A little more than a week ago I got a postcard from MLGW. Any communication with them is usually not good.
It read, “Your home soon will receive new utility meters from MLGW to improve customer service and provide you with more information about your electricity, gas and water use. These new smart meters have been adopted by MLGW and utilities across the country and around the world. Installation of the enhanced Electric Meter at your home will occur no earlier than 30 days following the postmark on this letter.” It went on to steer me to a website that would give me more details and videos of customers using them.
First, I can tell how my utility usage goes by looking at the bill. If I am using more than I can afford, I cut back. I don’t see why people need a meter to tell them that.
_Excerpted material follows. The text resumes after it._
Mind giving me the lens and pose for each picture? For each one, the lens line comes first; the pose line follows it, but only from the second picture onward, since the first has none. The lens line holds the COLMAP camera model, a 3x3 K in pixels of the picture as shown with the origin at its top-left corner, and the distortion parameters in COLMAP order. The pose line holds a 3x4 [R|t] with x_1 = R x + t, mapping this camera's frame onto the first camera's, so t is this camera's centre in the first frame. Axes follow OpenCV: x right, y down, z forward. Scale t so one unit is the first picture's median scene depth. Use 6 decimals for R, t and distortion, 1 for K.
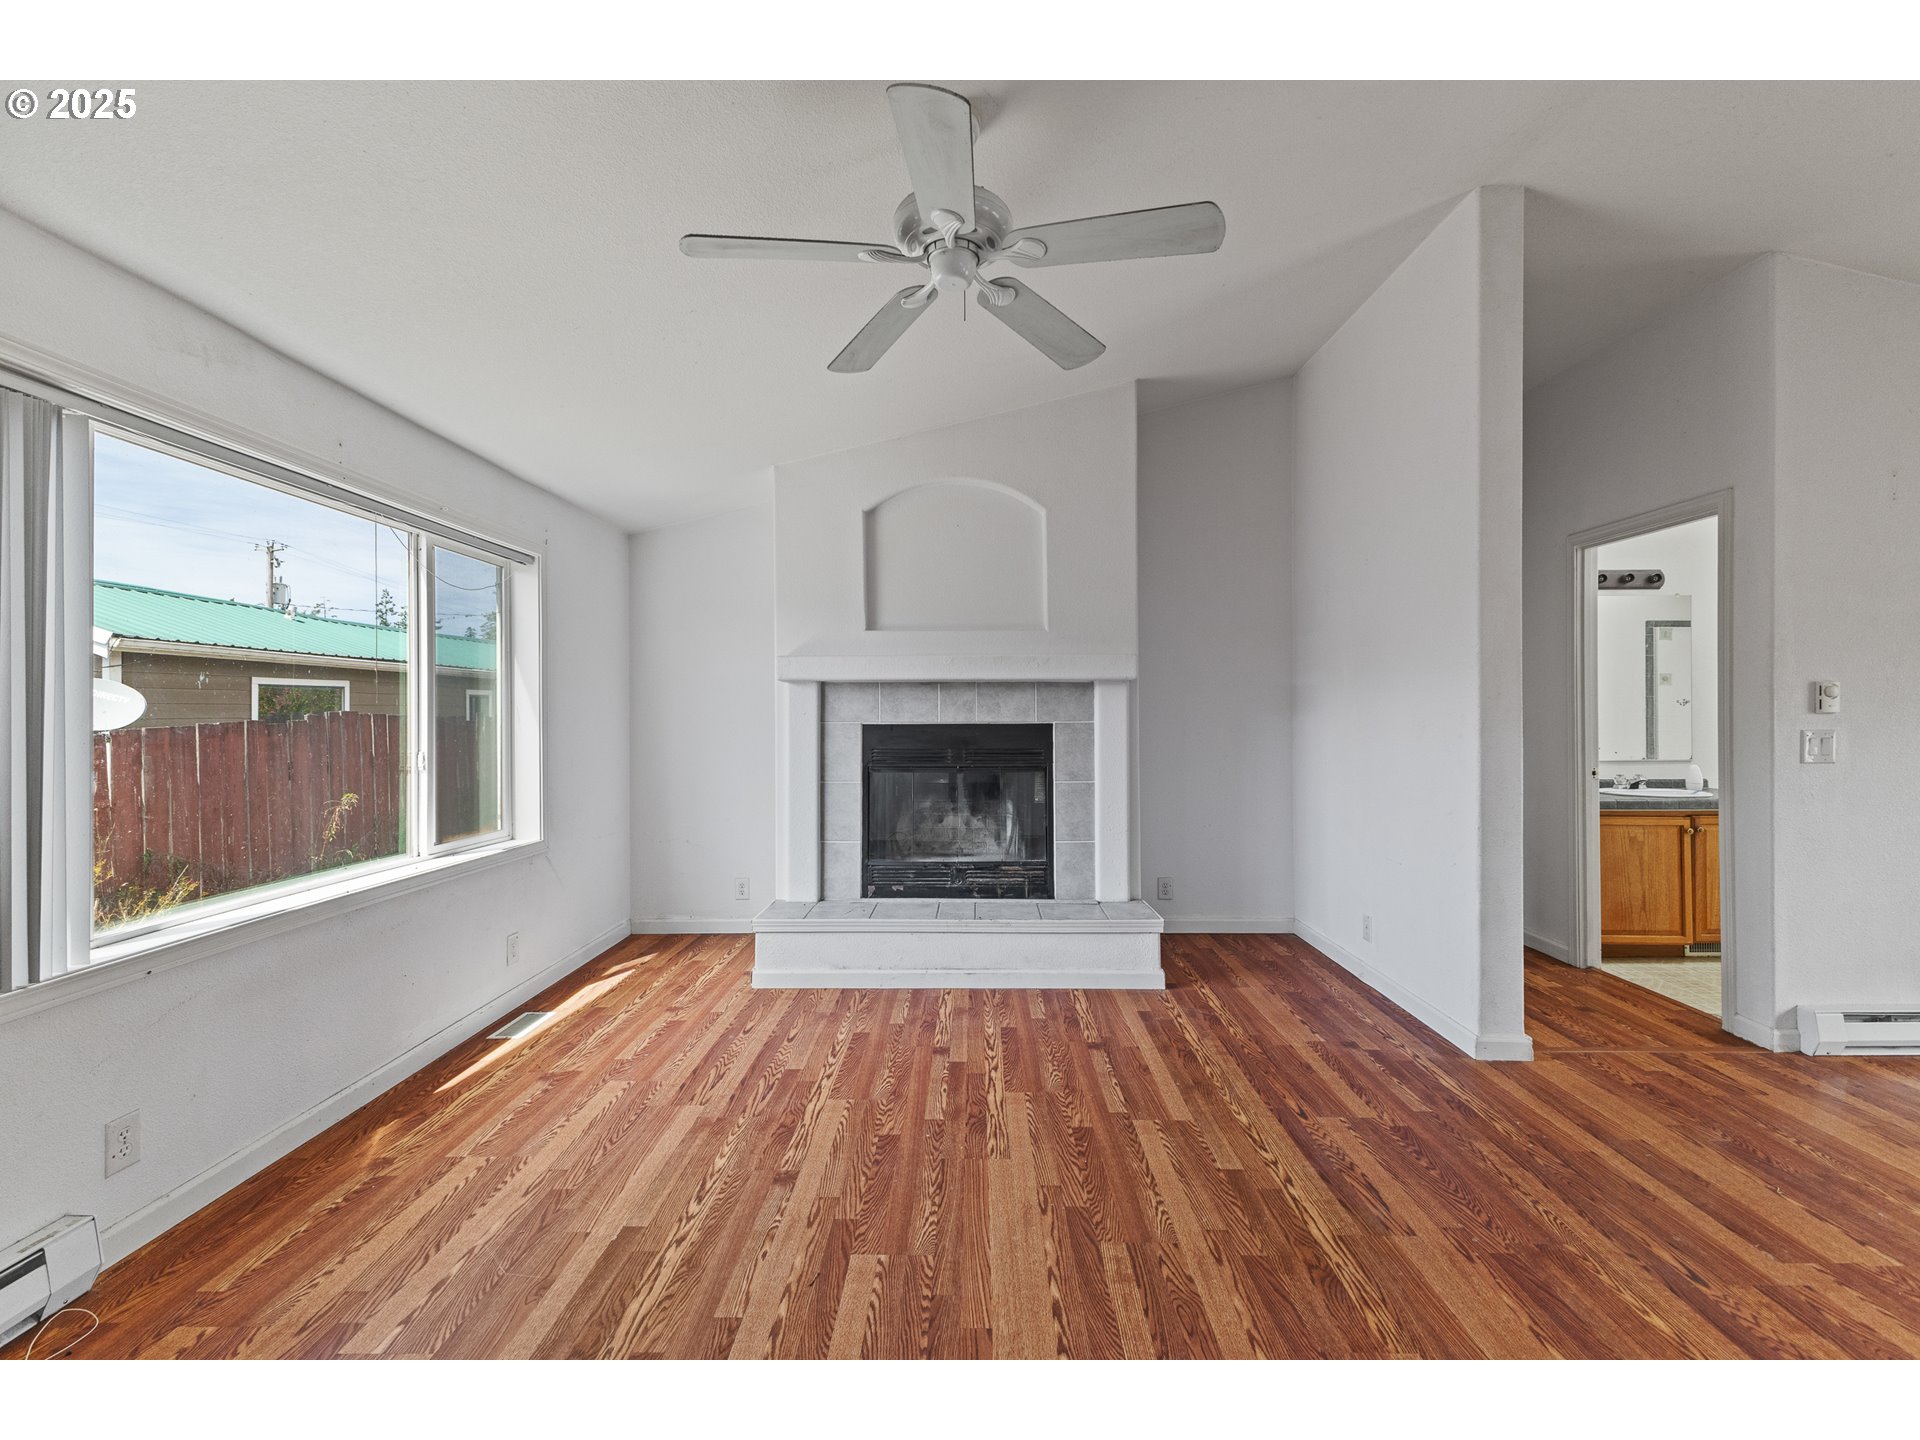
lens RADIAL K [[817.6, 0, 966.0], [0, 817.6, 721.8], [0, 0, 1]] dist [0.014123, -0.006347]
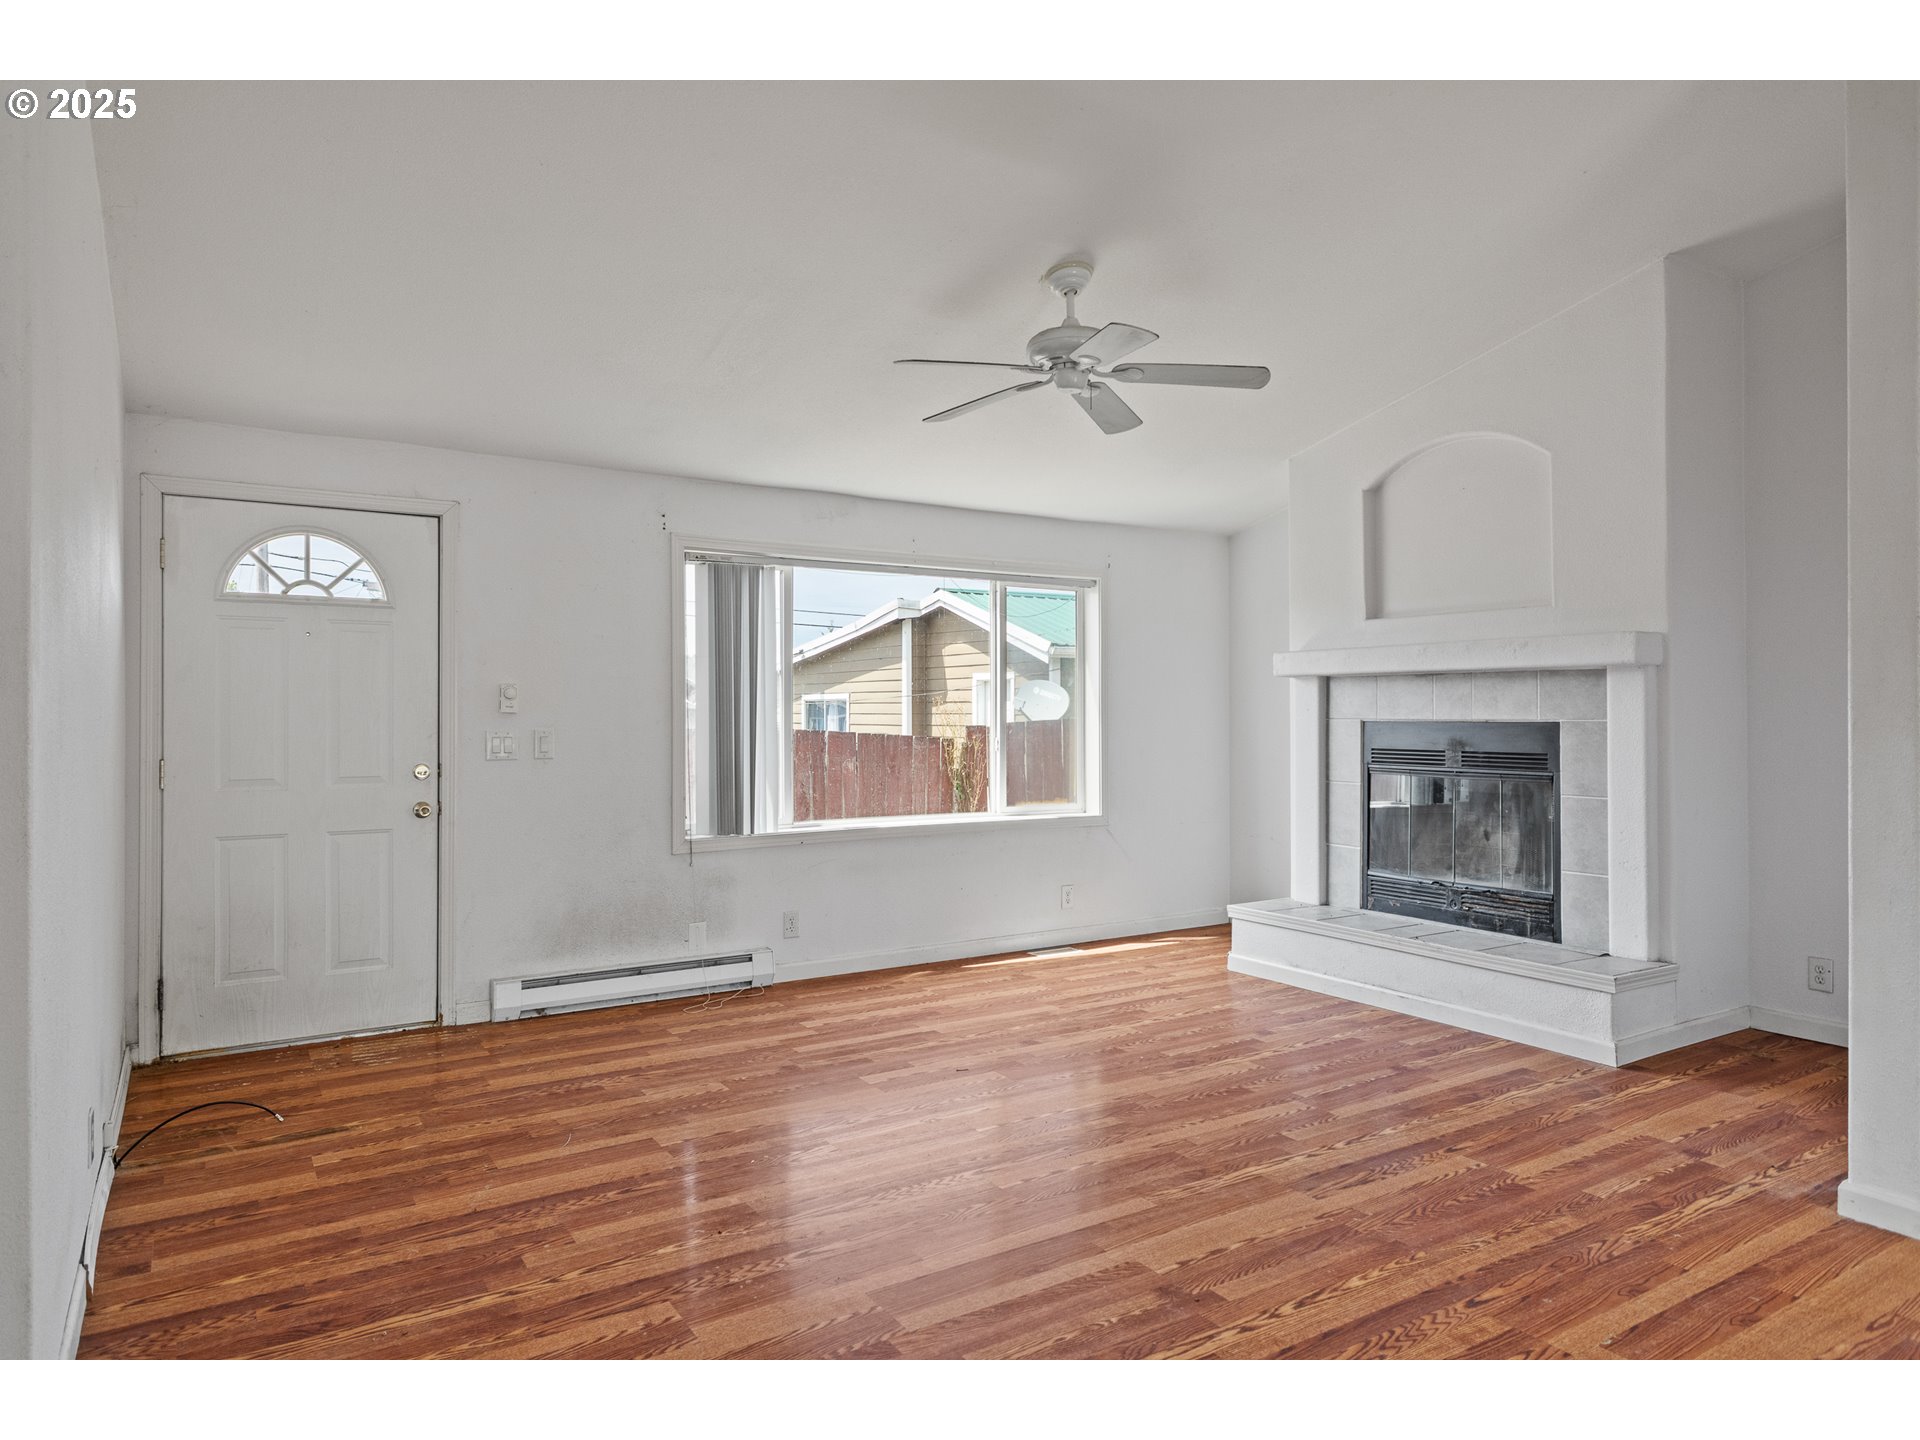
lens RADIAL K [[1109.9, 0, 942.0], [0, 1109.9, 713.8], [0, 0, 1]] dist [-0.000386, -0.000769]
pose [[0.558054, 0.002187, -0.829802, 0.672064], [-0.007132, 0.999972, -0.002161, 0.000956], [0.829774, 0.007124, 0.558054, -0.095767]]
Yes, they have been adopted across the country and the world. In Germany, they ended up getting rid of them because they caused more trouble than they were worth. In Chattanooga, the initial cost of $250 million to install them exploded to a billion. Ask yourself what that money could do for our city.
The postcard concluded that if I wanted to decline this service I could dial a number. I did so immediately. As it turned out, the number they told me to press was incorrect. Hmm.
When I did connect with an MLGW person, she told me she would send out an opt out letter that day. I received it a few days later. It had a form to fill out, which I did.
Interestingly, the letter still pushed for my choosing a smart meter. If I declined, it listed 4 things that I could expect. It sounded ominous:
1. Near real time outage notification will not be available to me. MLGW will only be able to respond to a site outage once I have called MLGW’s outage hotline. The special features of smart meters, wherein an outage at my home can be detected and responded to almost immediately, will not be available to me.
2. The type and frequency of information available from smart meter(s) will not be made available to me, including daily and interval usage data, peak demand date, water leak detection and cost to date calculations.
3. I must provide access to all MLGW meters on my property for manual meter reading each month as my non communicating meter(s) cannot transmit information to MLGW in a manner that reduces estimated bills.
4. As a customer opting for non communicating meter(s), I will not have the benefit of a remote service turn on or reconnection; instead, MLGW field personnel will have to be dispatched to my property when needed. Depending on availability of personnel and equipment, this procedure may take up to two days as opposed to same day turnaround with smart meters.
Sounds stern and threatening, doesn’t it? After I sent in my opt out letter I got another, again urging me to go for the smart meters.
No thanks. Why is a utility company for the public thrusting this on us? We did not get to vote about it. The Council sneaked that in after the election and before the new session. Why do they feel it’s OK to spend such an amount of money? How can we ever recoup it, especially if energy – natural gas in particular – gets cheaper.
It’s hard to believe anyone has the citizen in mind with this.